**AUFGABE**
Gib bitte aus dem folgenden Auszug über die Drachen von Xu Bing den Abschnitt von „Und dann in“ bis einschließlich „Publikum gefangennehmender Hingucker.“ wortgetreu wieder.

**AUSZUG**
┌────────

Und dann in den Doppeldock-Hallen der altehrwürdigen Arsenale zwei monumentale, fast 30 Meter lange Drachen von Xu Bing, der eine mit blauem, der andere mit gelbem Kopf, der eine männlich, der andere weiblich, aus Schrott, Maschinenteilen und Werkzeugen akribisch zusammengefügt und -geschweisst – ein weiteres Mal ein attraktiver, das staunende Publikum gefangennehmender Hingucker.
↑↓ Xu Bing, jeweils „The Phoenix“, 2015
Xu Bing, 1955 in Chongqing geboren, studierte mit dem Bachelor- und Master-Abschluss an der Central Academy of Fine Arts in Peking, an der er heute als Professor lehrt. An den beiden Drachen, mit denen er auf den mythischen Feuervogel Phönix Bezug nimmt, soll er über zwei Jahre lang gearbeitet haben. Xu Bing lebt und arbeitet in Peking und New York.

└────────

**ROHDATEN**
┌────────

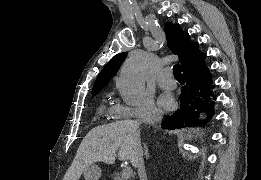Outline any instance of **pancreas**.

└────────

**ERGEBNIS**
Und dann in den Doppeldock-Hallen der altehrwürdigen Arsenale zwei monumentale, fast 30 Meter lange Drachen von Xu Bing, der eine mit blauem, der andere mit gelbem Kopf, der eine männlich, der andere weiblich, aus Schrott, Maschinenteilen und Werkzeugen akribisch zusammengefügt und -geschweisst – ein weiteres Mal ein attraktiver, das staunende Publikum gefangennehmender Hingucker.